For two decades Stinson has been the state's economist, delivering good news when times were fat and bad news that once led Gov. Rudy Perpich to claim he could do a better job because Stinson was too pessimistic.
In an office piled high with economic charts and devoid of a single picture, Stinson these days is delivering an even more unpleasant dose of news that once again puts him at odds with the state's top elected official.
Minnesota faces a never-before-seen "structural budget deficit" that reaches far into the future, Stinson warns -- a phenomenon wrought by an aging workforce and slowing revenue growth that will hamper the state's ability to provide the services taxpayers have come to expect.
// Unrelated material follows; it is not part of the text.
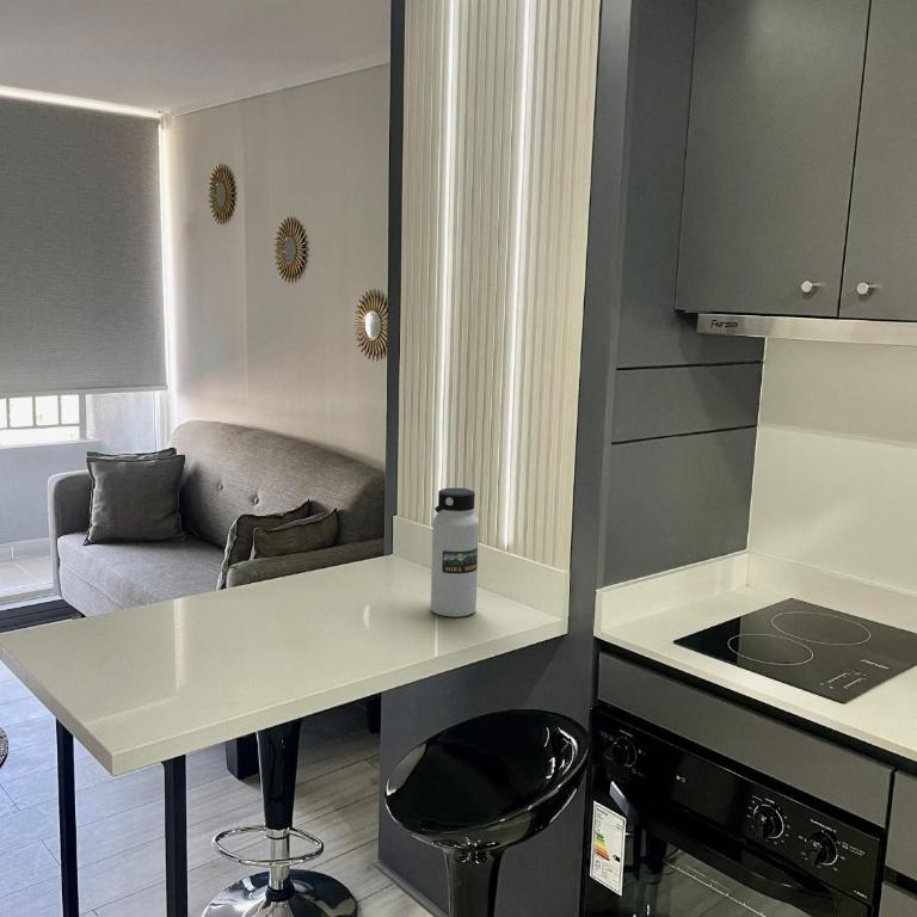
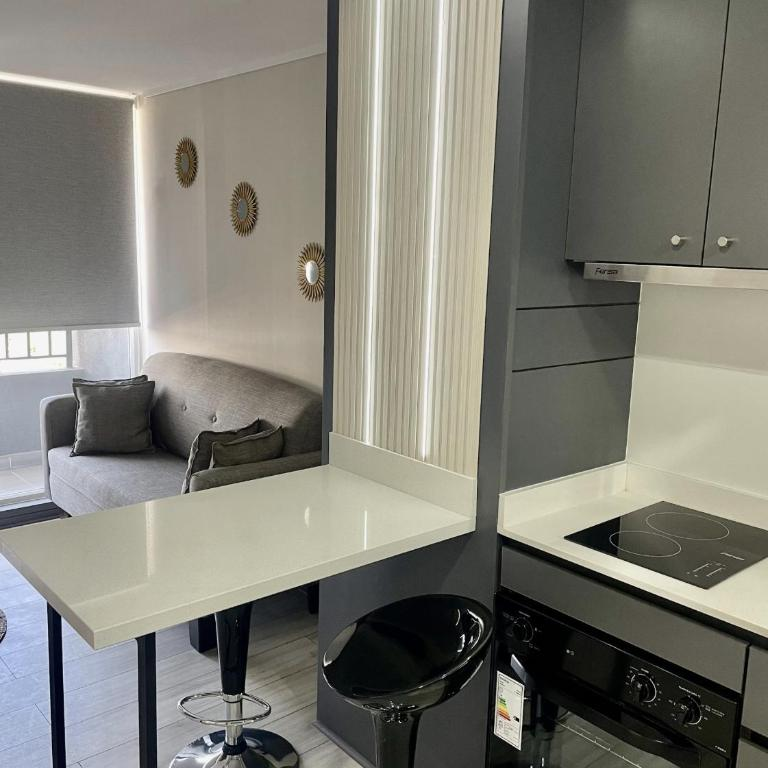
- water bottle [430,487,480,617]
There are no short-term answers, he said, and no single approach, such as tax increases or spending cuts, will by itself solve the problem.
That ominous message sets Stinson, a contract employee who earns $101,271, squarely against Pawlenty, who rapidly is becoming a national figure largely on the strength of his no-taxes, leaner-government philosophy.
Stinson will spend the next two days putting the finishing touches on one of the most grueling tasks he faces: compiling the semi-annual economic forecasts that project expenses and revenues two years out.
But even before the forecast's Wednesday release, economic and political experts ranging from former Republican Gov. Al Quie to Edward Foster, an economics professor who helped form the state's Council of Economic Advisors, already are nodding in agreement with Stinson's view that the state's troubles go well beyond the current recession.